June 10, 2008 at 6:53 AM
Dance said...

If I were an applicant, I would be deeply put off to discover that a department had an untenured professor *chairing* the search. I would be very unhappy to be asking questions about tenure, institutional practice, etc of someone who had only been there 2-4 years. You might emphasize that point, perhaps dig up a Chronicle Careers piece that addresses why untenured faculty should not do certain things, regardless of whether they are protecting your time or not.

In fact, the half-assed dept with the junior faculty rep (who came all alone to the AHA to interview candidates in a lobby) is an enduring market memory, and my friend who got the on-campus said it was equally half-assed. (that's more about half-assed than the junior faculty, but feel free to tweak it to your chair)

June 10, 2008 at 12:30 PM

I agree with everyone else about the problems with having an untenured person chair a search (for a VAP, fine, but not for the t-t - unless there's only one sr. person in the dept or something!).

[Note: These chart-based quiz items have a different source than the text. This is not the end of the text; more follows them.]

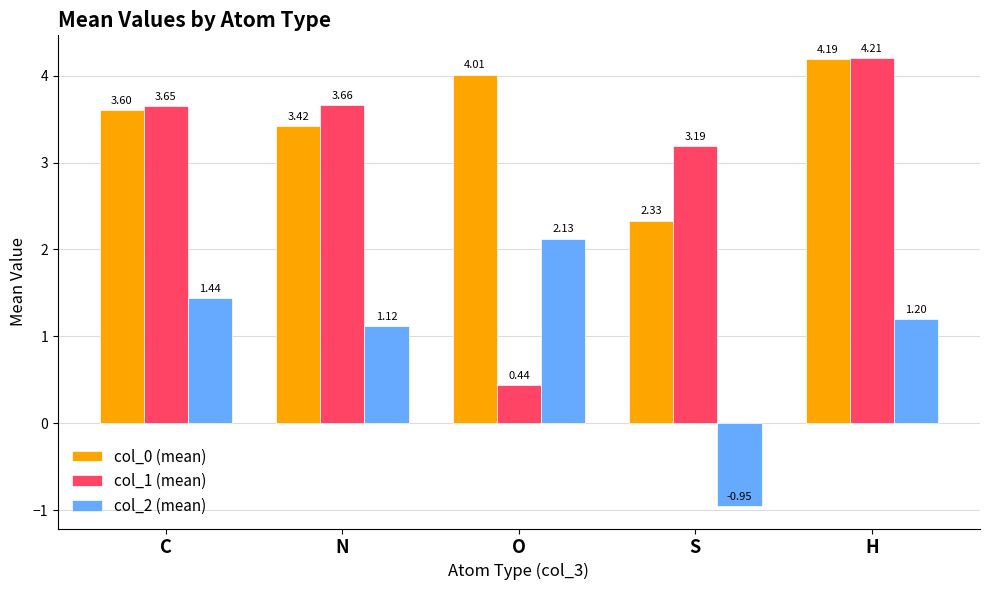

At which label does col_1 (mean) reach its minimum?

O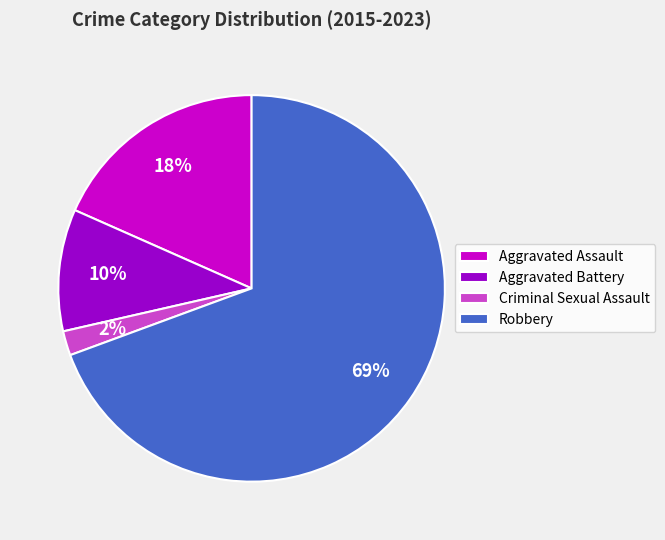

Is there a majority slice in this chart?

Yes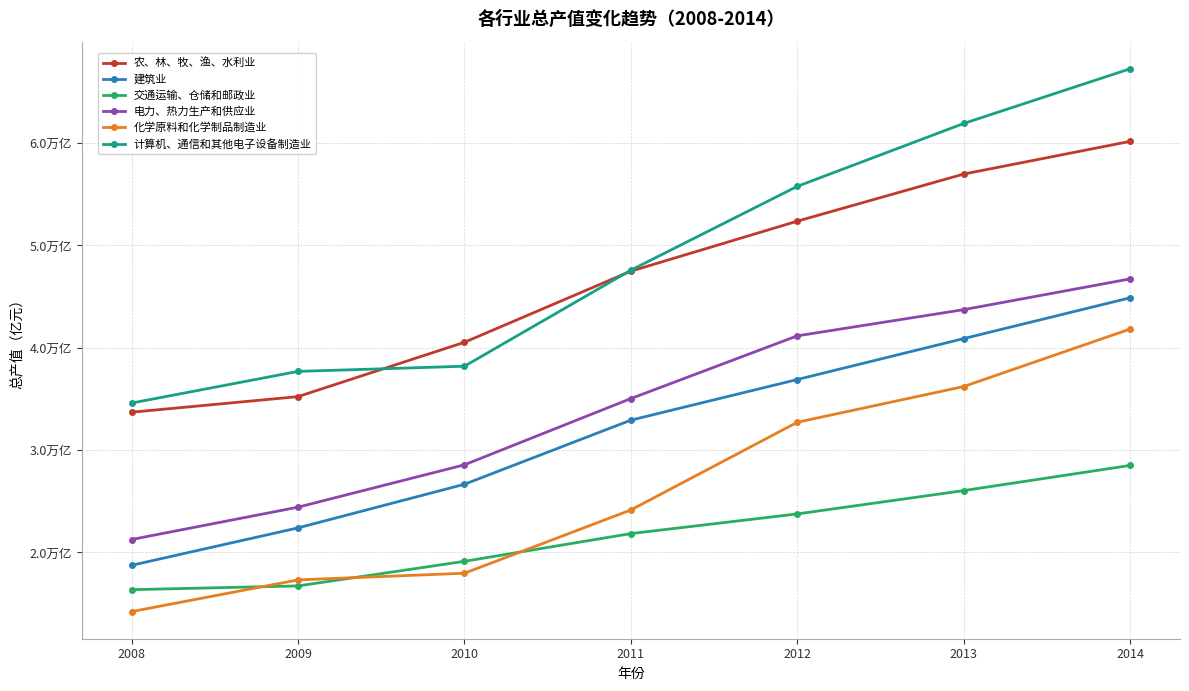

What is the average value of the 农、林、牧、渔、水利业 series?

46636.1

But really I wanted to say: don't you love the phrasing of "How would you like to..."? Because really, the person using that phrase clearly already thinks of this as a treat, or something you'd definitely like to do!

June 11, 2008 at 11:16 AM
adjunct whore said...

i just want to say how impressed i am by your strength and response to said chair. really, you provide a model for us newbies.

as a newbie, i can't properly advise on such things, but i would think that mentioning the tenure file on the horizon, the political viper pit of chairing a search, and your scholarly obligations (not to mention what seems like quite a load of service on your plate already) would be a gentle but firm push back.

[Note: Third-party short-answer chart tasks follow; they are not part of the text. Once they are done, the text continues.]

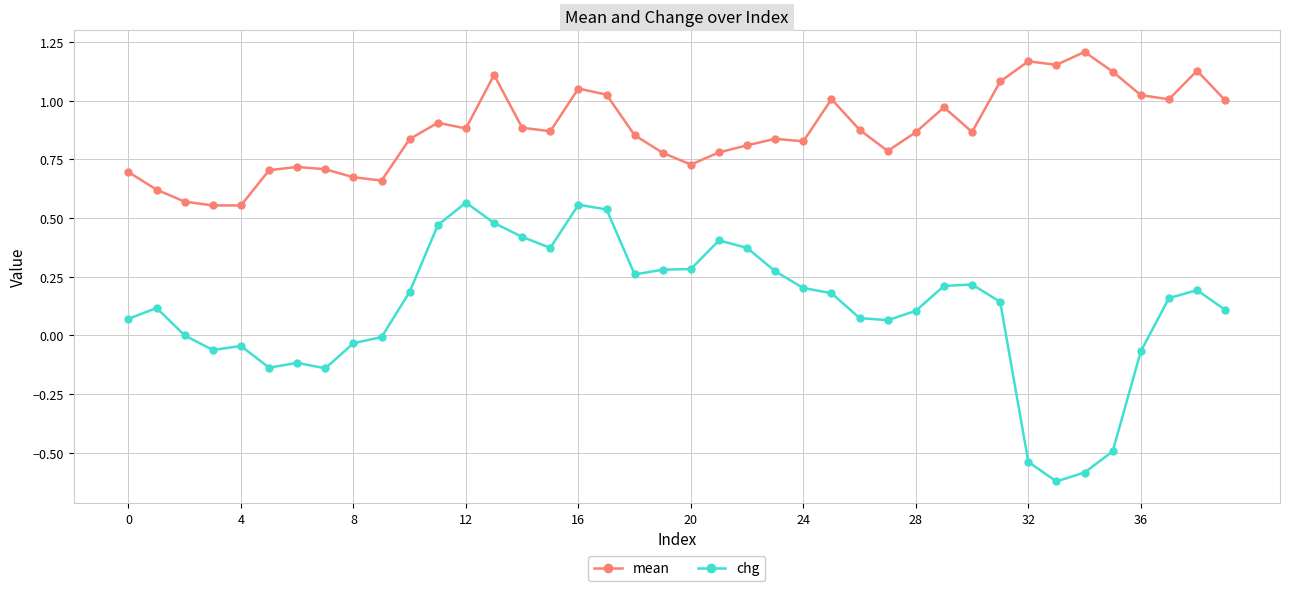

True or false: mean has more than 2 interior local peaks.

True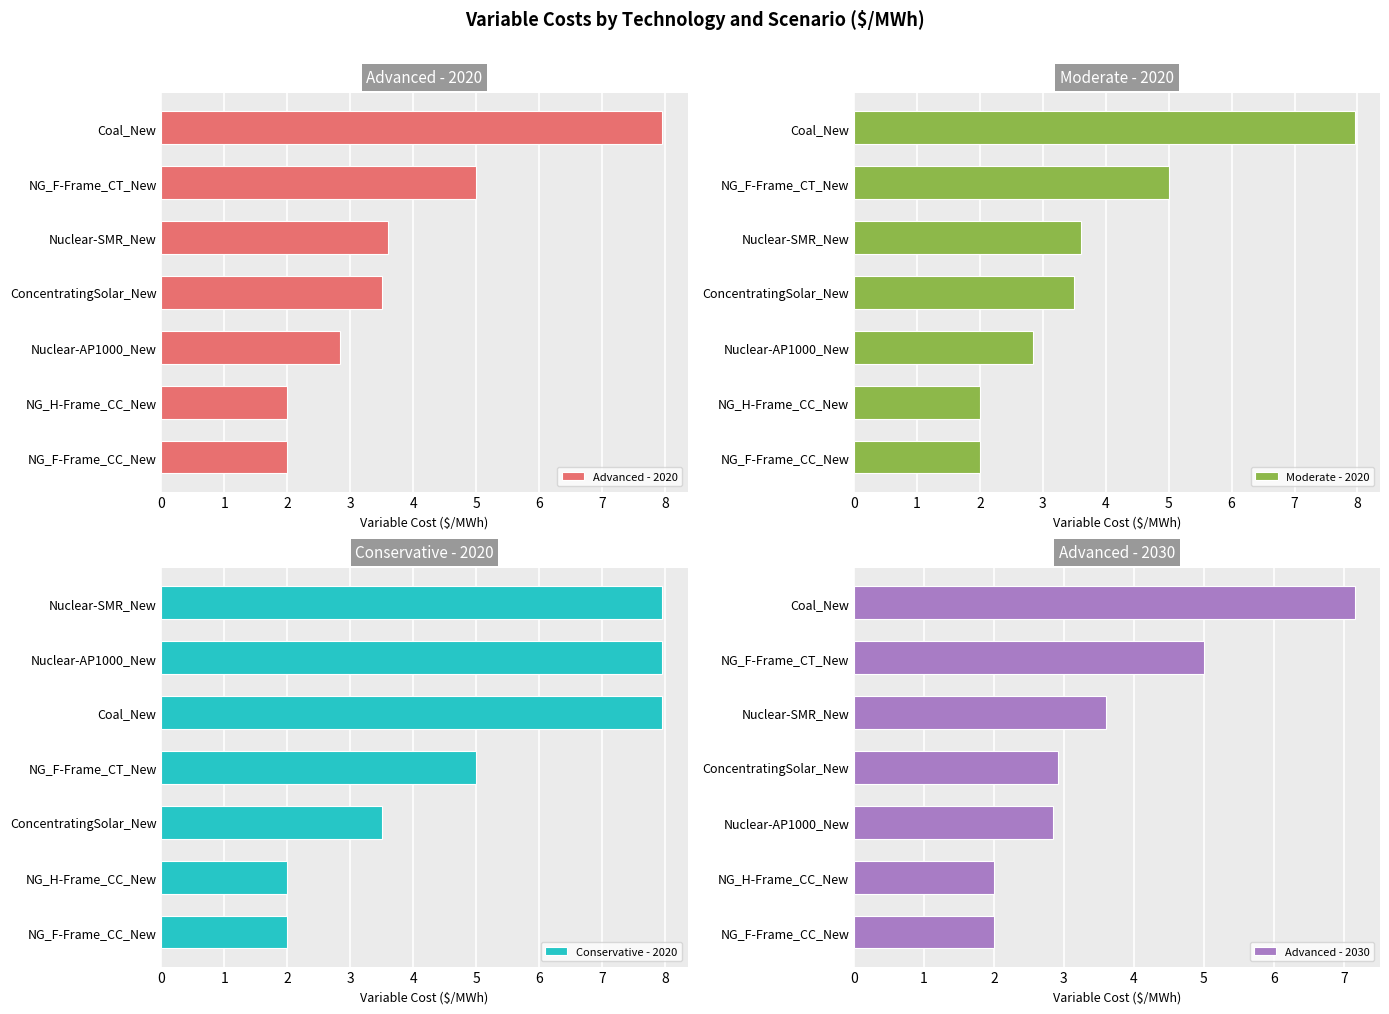

What is the sum of the Advanced - 2020 values at NG_H-Frame_CC_New and Nuclear-AP1000_New?

4.8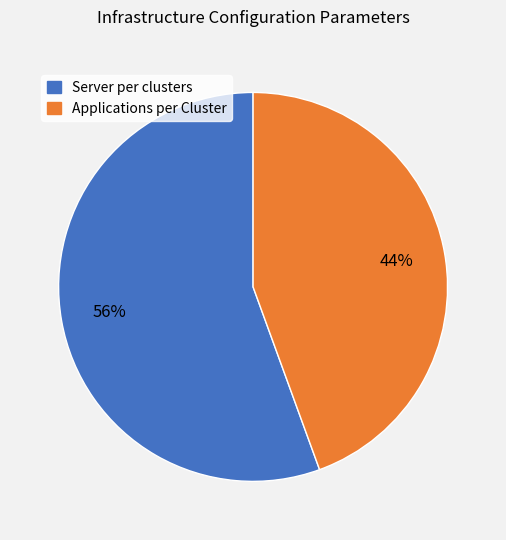

To the nearest percent, what is the average slice percentage?

50%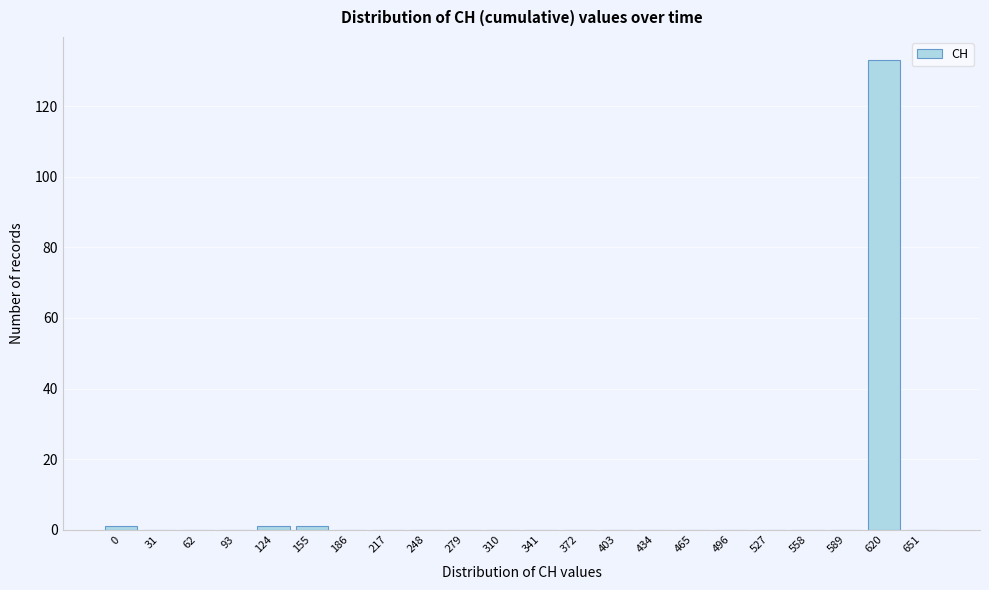

Reading left to right, list all the values displayed in this chart.

0=1	31=0	62=0	93=0	124=1	155=1	186=0	217=0	248=0	279=0	310=0	341=0	372=0	403=0	434=0	465=0	496=0	527=0	558=0	589=0	620=133	651=0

no. stick to it. people don't get anything, much less course releases, for chairing searches. at least nobody that i know has.

June 12, 2008 at 4:23 PM
Notorious Ph.D. said...

Wow. I am in awe of your no-saying abilities. I think my number is finally up this year to serve on a search committee. But chair it? Pretenure? That's just a bad idea.

June 14, 2008 at 5:34 PM
Dr. Curmudgeon said...

Just catching up. Sorry for the delay.

It helps being irritated and cranky if you've got to say no. As things have gone job-wise, I'm fairly annoyed. No small part of the problem is that the department has worked itself into a spot where at least one colleague is assumed to be unavailable. But I've also actually heard someone say "we should let the new folks deal with it."

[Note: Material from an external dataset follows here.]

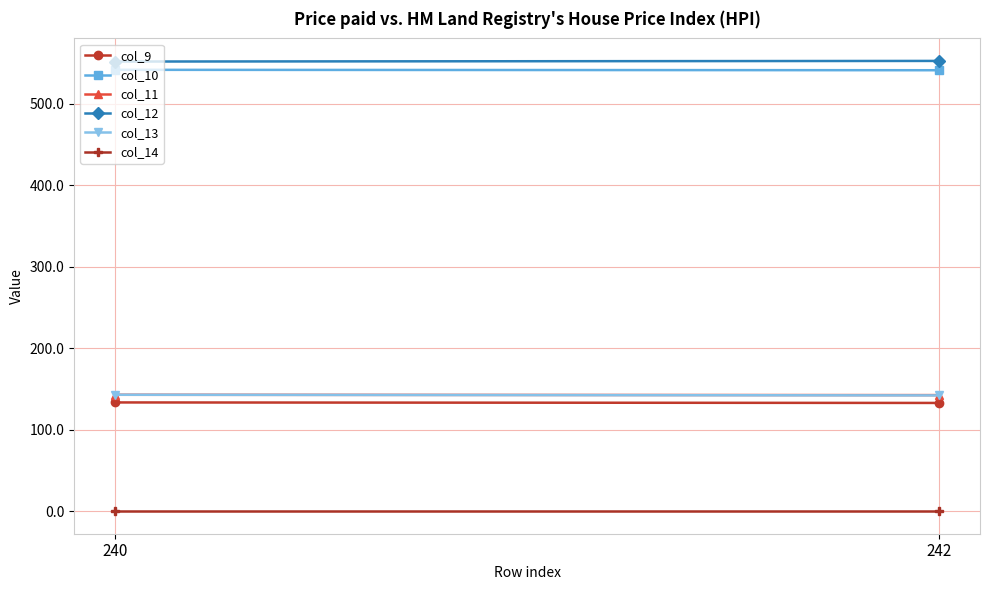

Which has a higher value, 240 or 242?

240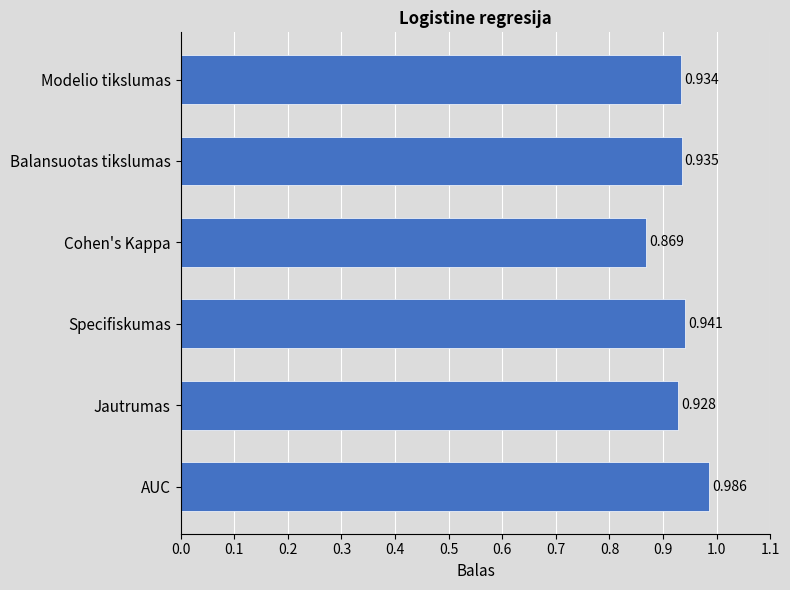

List the labels in order of value, largest first.

AUC, Specifiskumas, Balansuotas tikslumas, Modelio tikslumas, Jautrumas, Cohen's Kappa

Paying dues is fine, but I'm not going to foot the entire bill. I do a lot and gladly, but there's a limit, particularly when the type of help I need isn't so forthcoming. The possibility of a course download or other break for such a duty is pretty unlikely, all things considered. They've more or less removed that as an option with the most recent contract (the assumption is that as we're shifting to a 3/3 that course downloads are given). But other than that and to Department Chairs, I don't think they give them out for much other than research here. And when I actually had one, it really translated to more work coming my way from other directions.

The other thing that let me say no was the feeling I have about how appropriate it is for a junior, untenured faculty member to lead this type of process. I'd be put off if I were an applicant, for one thing. But it would also mean either having to negotiate with someone on your same level or having a useless search chair who had to refer you elsewhere for anything substantive. Both seem bad to me.